- STATED EXERCISE -
Show each line of the entries below that contains the string "matching", and copy every such line in full.

- LISTED RECORDS -
══════

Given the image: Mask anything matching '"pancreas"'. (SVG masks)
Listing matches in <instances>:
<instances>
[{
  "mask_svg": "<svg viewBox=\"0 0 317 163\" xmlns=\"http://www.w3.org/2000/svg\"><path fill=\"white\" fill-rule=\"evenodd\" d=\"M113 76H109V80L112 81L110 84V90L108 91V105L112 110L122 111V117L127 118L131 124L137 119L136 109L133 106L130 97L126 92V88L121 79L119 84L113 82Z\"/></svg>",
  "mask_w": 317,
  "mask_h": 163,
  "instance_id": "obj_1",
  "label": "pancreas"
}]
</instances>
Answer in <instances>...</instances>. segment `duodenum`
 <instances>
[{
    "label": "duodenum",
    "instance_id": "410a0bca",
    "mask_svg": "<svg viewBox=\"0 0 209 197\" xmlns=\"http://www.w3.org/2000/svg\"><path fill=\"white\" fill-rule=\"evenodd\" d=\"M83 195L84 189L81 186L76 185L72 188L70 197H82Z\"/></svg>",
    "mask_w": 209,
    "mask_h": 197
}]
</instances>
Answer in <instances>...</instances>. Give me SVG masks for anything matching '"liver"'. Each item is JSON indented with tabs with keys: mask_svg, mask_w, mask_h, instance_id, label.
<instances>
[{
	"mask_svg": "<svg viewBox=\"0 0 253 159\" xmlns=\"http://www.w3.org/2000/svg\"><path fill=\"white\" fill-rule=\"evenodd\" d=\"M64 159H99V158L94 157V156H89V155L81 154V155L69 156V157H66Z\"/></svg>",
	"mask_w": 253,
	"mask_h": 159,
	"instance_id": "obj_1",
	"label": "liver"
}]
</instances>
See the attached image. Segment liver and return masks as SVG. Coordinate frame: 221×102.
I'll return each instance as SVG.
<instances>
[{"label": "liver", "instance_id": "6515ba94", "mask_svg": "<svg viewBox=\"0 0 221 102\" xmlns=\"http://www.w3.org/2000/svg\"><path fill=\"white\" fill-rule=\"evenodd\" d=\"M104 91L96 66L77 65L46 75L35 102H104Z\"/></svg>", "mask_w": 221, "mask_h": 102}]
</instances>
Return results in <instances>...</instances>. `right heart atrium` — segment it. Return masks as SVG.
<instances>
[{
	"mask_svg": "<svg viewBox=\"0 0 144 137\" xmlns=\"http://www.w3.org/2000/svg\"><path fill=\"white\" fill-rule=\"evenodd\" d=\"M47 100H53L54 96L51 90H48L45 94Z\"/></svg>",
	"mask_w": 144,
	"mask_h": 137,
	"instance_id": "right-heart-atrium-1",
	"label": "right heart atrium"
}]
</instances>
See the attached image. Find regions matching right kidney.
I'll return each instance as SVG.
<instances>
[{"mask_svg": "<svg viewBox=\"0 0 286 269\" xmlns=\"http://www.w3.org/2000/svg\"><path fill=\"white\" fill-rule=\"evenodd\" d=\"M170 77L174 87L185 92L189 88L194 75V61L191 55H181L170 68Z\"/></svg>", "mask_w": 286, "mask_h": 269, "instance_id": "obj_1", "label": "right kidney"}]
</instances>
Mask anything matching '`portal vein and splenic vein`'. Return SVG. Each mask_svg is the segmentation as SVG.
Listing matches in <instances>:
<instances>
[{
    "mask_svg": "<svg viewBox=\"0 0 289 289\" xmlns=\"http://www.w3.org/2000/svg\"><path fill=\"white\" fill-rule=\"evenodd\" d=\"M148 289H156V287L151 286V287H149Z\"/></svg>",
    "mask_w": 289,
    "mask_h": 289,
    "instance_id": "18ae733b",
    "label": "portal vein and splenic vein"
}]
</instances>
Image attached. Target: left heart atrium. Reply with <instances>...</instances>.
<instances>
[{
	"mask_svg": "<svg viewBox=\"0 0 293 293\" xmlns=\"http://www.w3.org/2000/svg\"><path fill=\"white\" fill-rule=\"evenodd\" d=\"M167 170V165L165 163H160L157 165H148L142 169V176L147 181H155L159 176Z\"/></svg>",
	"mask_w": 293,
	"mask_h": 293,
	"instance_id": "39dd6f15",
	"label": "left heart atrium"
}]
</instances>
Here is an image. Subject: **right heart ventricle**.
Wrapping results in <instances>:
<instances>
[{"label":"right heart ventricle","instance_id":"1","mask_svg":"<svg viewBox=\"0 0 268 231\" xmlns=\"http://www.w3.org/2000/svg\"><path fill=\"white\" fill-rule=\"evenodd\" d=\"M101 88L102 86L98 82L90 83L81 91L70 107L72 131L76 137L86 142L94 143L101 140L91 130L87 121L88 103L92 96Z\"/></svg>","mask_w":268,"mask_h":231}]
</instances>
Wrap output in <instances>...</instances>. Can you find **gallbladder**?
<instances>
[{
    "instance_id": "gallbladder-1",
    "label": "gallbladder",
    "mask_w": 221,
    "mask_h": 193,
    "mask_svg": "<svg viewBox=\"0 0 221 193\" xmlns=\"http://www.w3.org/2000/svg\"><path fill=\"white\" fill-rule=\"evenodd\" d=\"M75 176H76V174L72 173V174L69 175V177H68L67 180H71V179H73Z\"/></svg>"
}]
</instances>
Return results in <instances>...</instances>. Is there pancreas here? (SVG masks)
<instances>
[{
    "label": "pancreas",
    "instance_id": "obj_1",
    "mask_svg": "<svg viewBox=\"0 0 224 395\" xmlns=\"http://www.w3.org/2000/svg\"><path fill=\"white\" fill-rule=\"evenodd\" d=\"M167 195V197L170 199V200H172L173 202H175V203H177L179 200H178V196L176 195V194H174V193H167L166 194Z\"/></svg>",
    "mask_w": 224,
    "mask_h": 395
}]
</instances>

══════

- RESPONSE FOR THIS EXERCISE -
Given the image: Mask anything matching '"pancreas"'. (SVG masks)
Answer in <instances>...</instances>. Give me SVG masks for anything matching '"liver"'. Each item is JSON indented with tabs with keys: mask_svg, mask_w, mask_h, instance_id, label.
See the attached image. Find regions matching right kidney.
Mask anything matching '`portal vein and splenic vein`'. Return SVG. Each mask_svg is the segmentation as SVG.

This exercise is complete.